Duymaya alışık olduğumuz fakat görme şansımız pek olmayan bir ifade; temiz siyaset. Kulağa ne de hoş gelir. Ve hemen arkasından gelen yine hoş bir ifade daha temiz toplum. “Temiz toplum, temiz siyaset!” Dolanır durur ağızlarında, birbirinden bağımsız siyaset adamlarının… Özleriz. Özlemini çeker, bekleriz. Bu kadar mı zordur? Ya da bu kadar mı imkânsız? Bilmeyiz. Özleriz. Özlemini çeker, bekleriz. Hiçbir şey dışarıdan bakıldığı gibi değildir. Ve hiçbir şey hayal edildiği gibi güzel… Omuz omuza yükselmek dururken, birilerinin üstüne basa basa çıkmayı hedefler birileri… İspatlamak varken kendini, birilerinin önünü kesmeye çalışır birileri… Kirli planlar ve onun kirli kahramanları. Tamamen kişisel çıkarlar üzerine kurulmuş garip bir politika çemberi.

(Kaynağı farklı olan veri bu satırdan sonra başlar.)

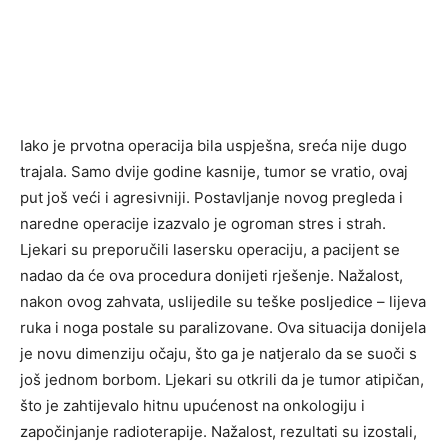
Iako je prvotna operacija bila uspješna, sreća nije dugo
trajala. Samo dvije godine kasnije, tumor se vratio, ovaj
put još veći i agresivniji. Postavljanje novog pregleda i
naredne operacije izazvalo je ogroman stres i strah.
Ljekari su preporučili lasersku operaciju, a pacijent se
nadao da će ova procedura donijeti rješenje. Nažalost,
nakon ovog zahvata, uslijedile su teške posljedice – lijeva
ruka i noga postale su paralizovane. Ova situacija donijela
je novu dimenziju očaju, što ga je natjeralo da se suoči s
još jednom borbom. Ljekari su otkrili da je tumor atipičan,
što je zahtijevalo hitnu upućenost na onkologiju i
započinjanje radioterapije. Nažalost, rezultati su izostali,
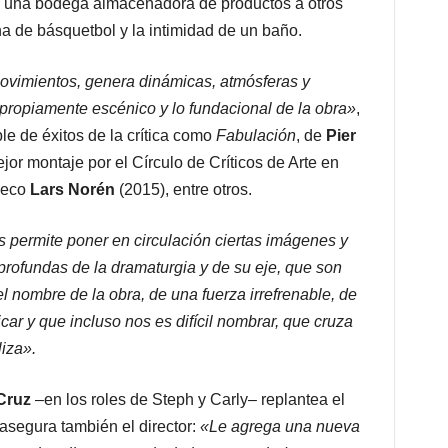
de una bodega almacenadora de productos a otros
a de básquetbol y la intimidad de un baño.
 movimientos, genera dinámicas, atmósferas y
 propiamente escénico y lo fundacional de la obra»
,
le de éxitos de la crítica como
Fabulación
, de
Pier
or montaje por el Círculo de Críticos de Arte en
ueco
Lars Norén
(2015), entre otros.
 permite poner en circulación ciertas imágenes y
profundas de la dramaturgia y de su eje, que son
 nombre de la obra, de una fuerza irrefrenable, de
ar y que incluso nos es difícil nombrar, que cruza
liza».
Cruz
–en los roles de Steph y Carly– replantea el
, asegura también el director:
«Le agrega una nueva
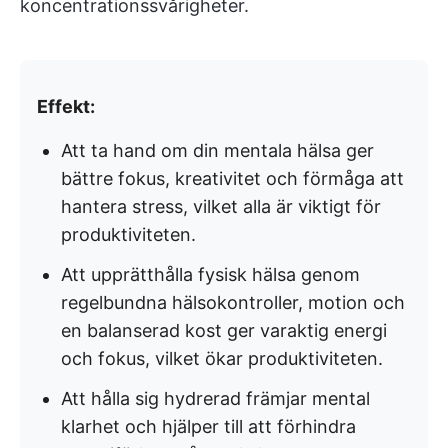
koncentrationssvårigheter.
Effekt:
Att ta hand om din mentala hälsa ger
bättre fokus, kreativitet och förmåga att
hantera stress, vilket alla är viktigt för
produktiviteten.
Att upprätthålla fysisk hälsa genom
regelbundna hälsokontroller, motion och
en balanserad kost ger varaktig energi
och fokus, vilket ökar produktiviteten.
Att hålla sig hydrerad främjar mental
klarhet och hjälper till att förhindra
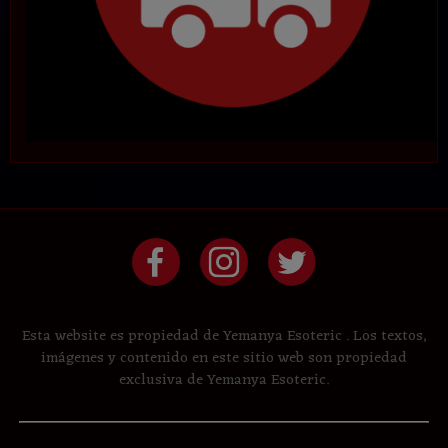
Esta website es propiedad de Yemanya Esoteric . Los textos,
imágenes y contenido en este sitio web son propiedad
exclusiva de Yemanya Esoteric.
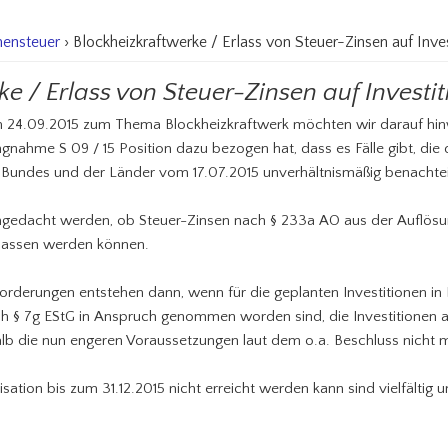
ensteuer
› Blockheizkraftwerke / Erlass von Steuer-Zinsen auf Inv
ke / Erlass von Steuer-Zinsen auf Invest
m 24.09.2015 zum Thema Blockheizkraftwerk möchten wir darauf hin
ngnahme S 09 / 15 Position dazu bezogen hat, dass es Fälle gibt, die
Bundes und der Länder vom 17.07.2015 unverhältnismäßig benachtei
chgedacht werden, ob Steuer-Zinsen nach § 233a AO aus der Auflös
rlassen werden können.
orderungen entstehen dann, wenn für die geplanten Investitionen in
h § 7g EStG in Anspruch genommen worden sind, die Investitionen a
lb die nun engeren Voraussetzungen laut dem o.a. Beschluss nicht m
sation bis zum 31.12.2015 nicht erreicht werden kann sind vielfältig u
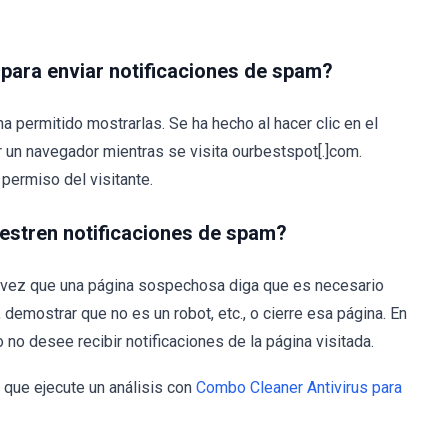
ara enviar notificaciones de spam?
a permitido mostrarlas. Se ha hecho al hacer clic en el
 un navegador mientras se visita ourbestspot[.]com.
permiso del visitante.
estren notificaciones de spam?
da vez que una página sospechosa diga que es necesario
, demostrar que no es un robot, etc., o cierre esa página. En
o no desee recibir notificaciones de la página visitada.
que ejecute un análisis con
Combo Cleaner Antivirus para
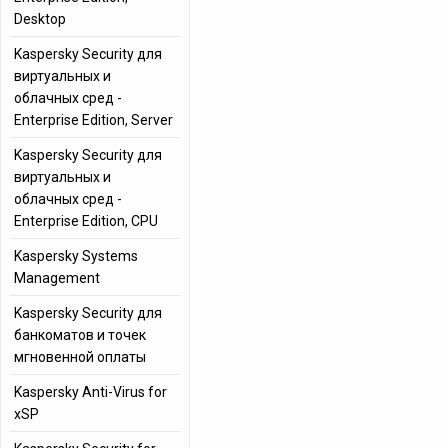
Desktop
Kaspersky Security для
виртуальных и
облачных сред -
Enterprise Edition, Server
Kaspersky Security для
виртуальных и
облачных сред -
Enterprise Edition, CPU
Kaspersky Systems
Management
Kaspersky Security для
банкоматов и точек
мгновенной оплаты
Kaspersky Anti-Virus for
xSP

Gerek parti içi gerekse parti dışı bu hep böyledir. Gerçek fikirler ve akılcı politikalar üretileceğine tamamen entrikadan oluşan iğrenç bir fosseptik çukuru. Siyaset mert, dürüst ve sağlam kişiliklerin çoğunun sıkıştırılıp kenara itildiği kaypakların ise kol gezip hükümdarlık sürdüğü bir cenderedir. Vatanı kim neylesin? Söyleyin, Millet kimin umurunda?
 
Eleştiri değil, özeleştiri lazım şimdi. Bu düzeni tartışıp duracağımıza kendimizi şöyle bir sorguya çekelim. Ben ne kadar suçluyum? Ben ne yapabilirdim? Ben ne yapmadım? Dürüstçe cevap verebilmeliyiz. Kendimizi kandırmamalıyız. Ve hiçbir cevap “oy verdim” ya da “oy vermedim” kadar basit hatta komik olmamalıdır.
 
Şimdi dikkat! Ceylan derilerinde değil de ilkokul sıralarında oturan, birbirinden şık devasal avizeler ile değil de gaz lambaları ile aydınlanan, klimalar, kaloriferlerle ısınmak şöyle dursun çatısında kiremidi bile olmayan bir mecliste çalışıp güçlü bir “ulus” inşa eden idealist devlet adamlarını içerisinde barındıran o yüce meclisi kısaca özetlemek istiyorum.
 
“Tamamı Türklerden oluşan ilk TBMM çok zor şartlar altında, fakat demokratik kurallar ile yapılan seçimler sonunda her tabakadan üyenin çatısı altında buluşturulması ile kuruldu. Üyelerin farklı inanç ve görüşleri olsa da tümünün birleştiği tek nokta; memleketin esaretten kurtarılması ve bağımsızlığına kavuşturulmasıydı. Temeli fedakârlık esasına dayanan ilk Meclisin vekilleri yokluklar içerisinde var olmaya çalışan bir milletin temsilcileriydiler. Milletvekilleri Ankara'ya bin bir güçlükle gelebilmişlerdi. Hatta çoğunun da yatacak yeri dahi yoktu. Sekiz ay maaşsız çalıştıkları gibi, bir yıl sonra 100 lira olan maaşlarının %20'sini bütçe açığını kapatmak için yine devlete vermişlerdi. Çok zor şartlar altında bir araya gelen, memleketin bağımsızlığına kavuşması için gerekirse ölümü bile göze alabilen vatansever ve kültür düzeyi yüksek milletvekillerinden oluşmuş bir meclisti. Genç milletvekillerinden oluşmuştu. Yabancı dil bilenlerin oranının yüksek olduğu seviyeli bir meclisti. TBMM kurucu bir meclisti. Bu yetkisine dayanarak, egemenliğin kaynağını tek kişiden alıp, millete vermiş, asırlardır süren saltanatı sona erdirmişti.”
 
Bugün aynı meclis kimlerden oluşuyor? Ne yapıyor ve nelerle uğraşıyor? Bilmeyiz. Biz sadece özleriz. Özlemini çeker, bekleriz. Bu kadar mı zordur? Ya da bu kadar mı imkânsız? Bilmeyiz. Özleriz. Özlemini çeker, bekleriz. İşin garip noktası ki bence en önemli yer burası “Biz, neyi beklediğimizi bile bilmeyiz.”